Work task → Without including any image, retype the records word for word.

(Stored data)
╔══
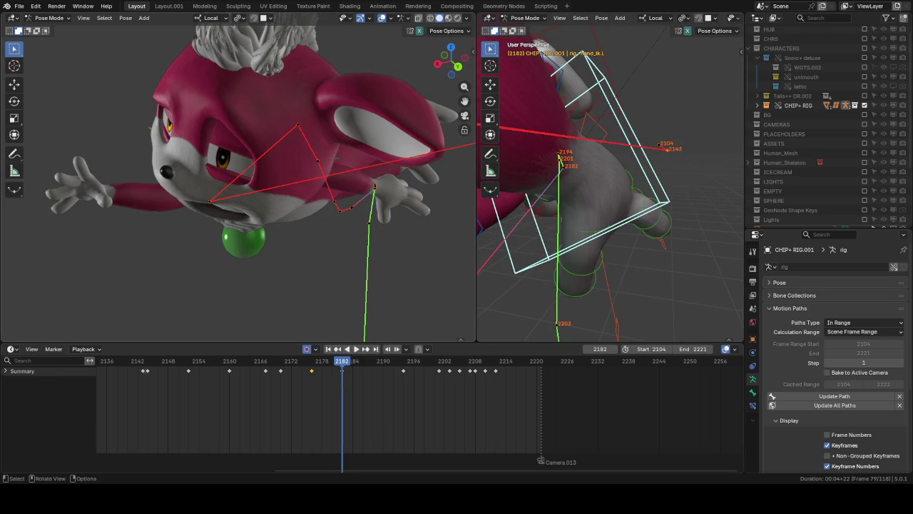
{"action": "middle_click_drag", "start_coordinate": [550, 167], "coordinate": [599, 157]}
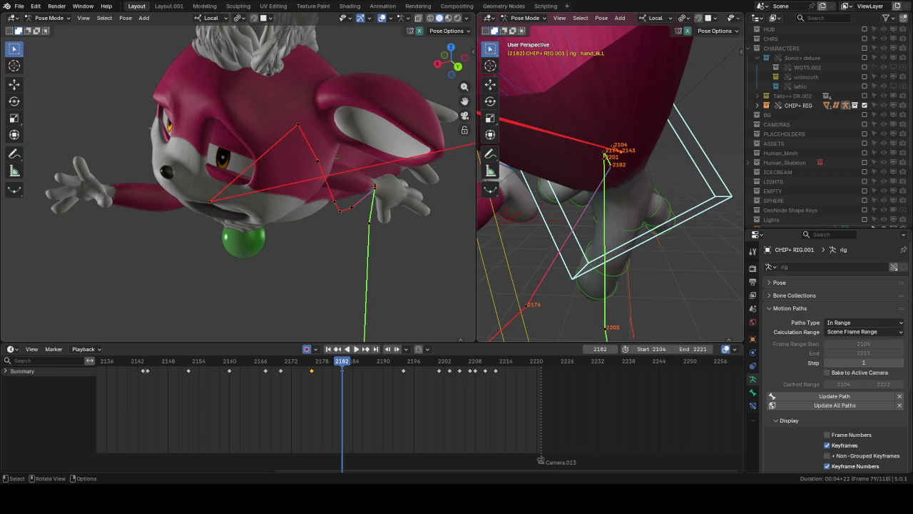
{"action": "scroll", "coordinate": [596, 175], "scroll_direction": "up", "scroll_amount": 3}
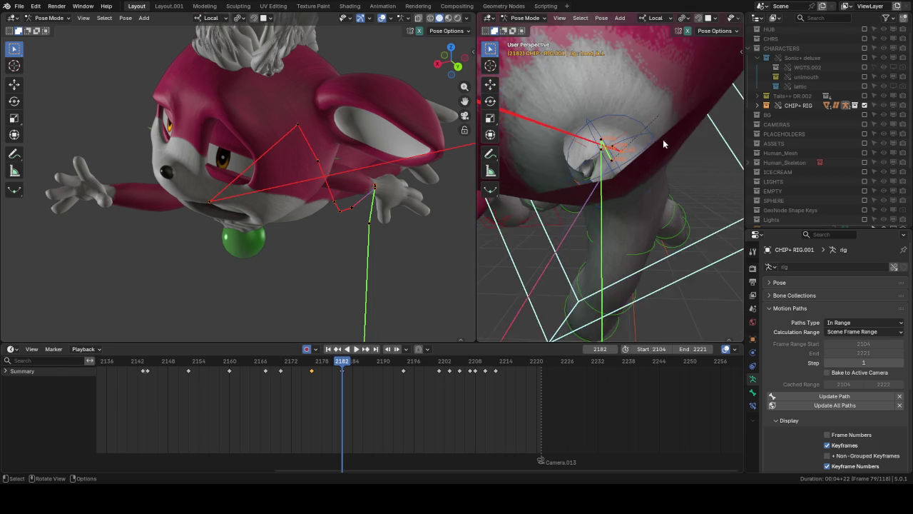
{"action": "scroll", "coordinate": [596, 174], "scroll_direction": "up", "scroll_amount": 2}
{"action": "key", "text": "g"}
{"action": "middle_click_drag", "start_coordinate": [641, 140], "coordinate": [590, 149], "text": "alt"}
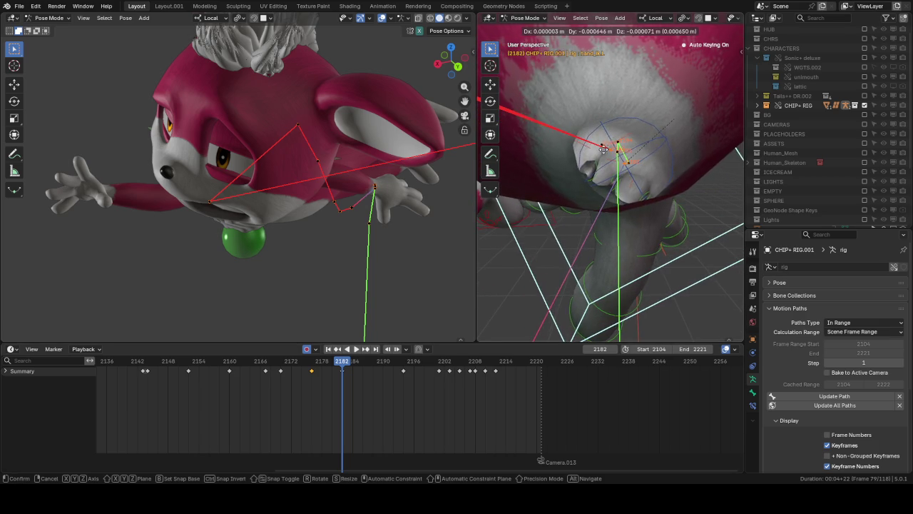
{"action": "left_click", "coordinate": [644, 150]}
Step: Scrub from frame 2197 to 2205, orbiting to check the hand's path
{"action": "middle_click_drag", "start_coordinate": [610, 168], "coordinate": [606, 164]}
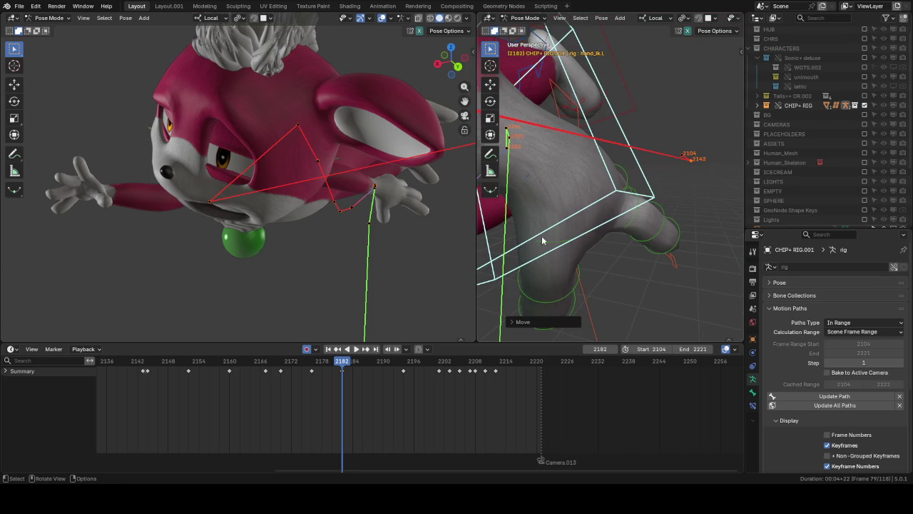
{"action": "left_click_drag", "start_coordinate": [391, 363], "coordinate": [435, 371]}
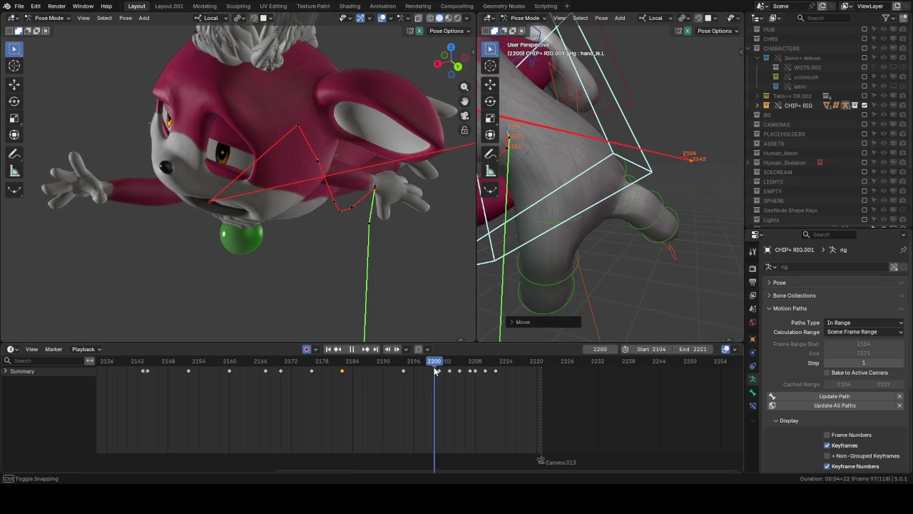
{"action": "mouse_move", "coordinate": [538, 187]}
{"action": "middle_mouse_down"}
{"action": "mouse_move", "coordinate": [596, 161]}
{"action": "mouse_move", "coordinate": [590, 324]}
{"action": "middle_mouse_up"}
{"action": "left_click_drag", "start_coordinate": [438, 363], "coordinate": [451, 366]}
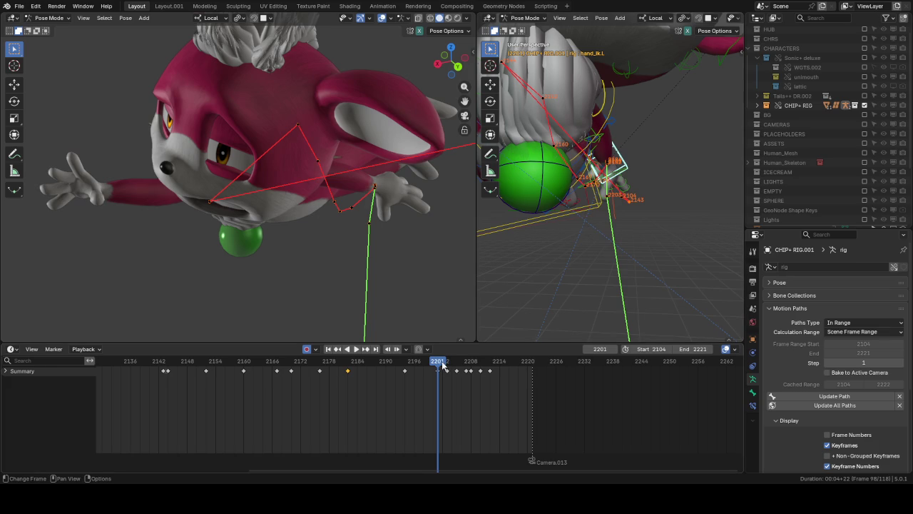
{"action": "middle_click_drag", "start_coordinate": [551, 271], "coordinate": [627, 200]}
╚══
Task result →
{"action": "middle_click_drag", "start_coordinate": [550, 167], "coordinate": [599, 157]}
{"action": "scroll", "coordinate": [596, 175], "scroll_direction": "up", "scroll_amount": 3}
{"action": "scroll", "coordinate": [596, 174], "scroll_direction": "up", "scroll_amount": 2}
{"action": "key", "text": "g"}
{"action": "middle_click_drag", "start_coordinate": [641, 140], "coordinate": [590, 149], "text": "alt"}
{"action": "left_click", "coordinate": [644, 150]}
Step: Scrub from frame 2197 to 2205, orbiting to check the hand's path
{"action": "middle_click_drag", "start_coordinate": [610, 168], "coordinate": [606, 164]}
{"action": "left_click_drag", "start_coordinate": [391, 363], "coordinate": [435, 371]}
{"action": "mouse_move", "coordinate": [538, 187]}
{"action": "middle_mouse_down"}
{"action": "mouse_move", "coordinate": [596, 161]}
{"action": "mouse_move", "coordinate": [590, 324]}
{"action": "middle_mouse_up"}
{"action": "left_click_drag", "start_coordinate": [438, 363], "coordinate": [451, 366]}
{"action": "middle_click_drag", "start_coordinate": [551, 271], "coordinate": [627, 200]}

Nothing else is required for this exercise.